Although working with individuals such as the ones in TEP can be difficult in some ways, the key is to recognize abilities, not disabilities. "People have a tendency to look at their limitations," says Daniels of IAM CARES. "We're not going to put them in an area in which they're going to fail because they can't accomplish a task. But we're going to look at what they can do and work on their capabilities and functional skills and build on that so that they can be as independent as possible."
One reluctancy that Daniels says employers have is the extra workers' compensation coverage to cover trainees. IAM CARES solves this problem by covering the trainees under its workers' comp coverage until they complete the training period.
In addition, Daniels says that some people have a negative mind-set about working with individuals with disabilities. The reality is there are never any sure bets with anyone you hire—including people with disabilities—but that doesn't mean you exclude them from your recruitment list for that reason.
"Working with these individuals is definitely a challenge sometimes," says Dennis Gavagan, executive chef at the Chicago Marriott and manager of the utility department in which Hodges works. But, as he points out, the level of difficulty is all in your perception and your attitude. "I just think that we all have an obligation to one another. No matter what the mental capacity or color or race, if we're going to make it, we've all got to make it together. If people aren't willing to help out the Keenans in the world, then, in my opinion, there's something wrong with them."

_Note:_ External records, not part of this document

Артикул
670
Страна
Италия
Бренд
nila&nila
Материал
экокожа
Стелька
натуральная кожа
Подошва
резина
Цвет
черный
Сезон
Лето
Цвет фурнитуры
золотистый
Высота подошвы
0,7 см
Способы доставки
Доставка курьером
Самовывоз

Rather than looking at the challenge as a negative, Gavagan says he enjoys working with people whom other employers might not be as willing to help. He's clearly impressed with Hodges. "When I first met him, he told me, 'I don't know anything, but if you teach me, I'll work hard, and I won't be late.' " Gavagan adds: "I wish I could find 10 people off the street who'd work like that. You don't find that in the work ethic in America anymore."
Maybe most of America isn't looking in the right places. People with disabilities need employers to give them the chance to prove that they can be just as employable as anyone else. According to a survey published in December 1993 by the U.S. Bureau of the Census on people with disabilities, 52% of individuals with disabilities between the ages of 21 and 64 in the United States are unemployed. Clearly, something stands in their way.
The benefits of working to people such as Keenan Hodges are getting vacation pay, life insurance and health and dental benefits. And although Wallander says that Hodges admits he doesn't quite understand what all of that means, he knows that he has a paycheck, friends and most of all, a future.
The benefit to Marriott of employing people such as Hodges is having long-term, reliable workers. "I can see Keenan staying in [the utility] department for at least three to four years before he even thinks about moving into another department," says IAM CARES' Wallander. "I think he'll probably be working at the hotel for the rest of his life."
Personnel Journal, September 1994, Vol.73, No. 9, pp.46 - 53.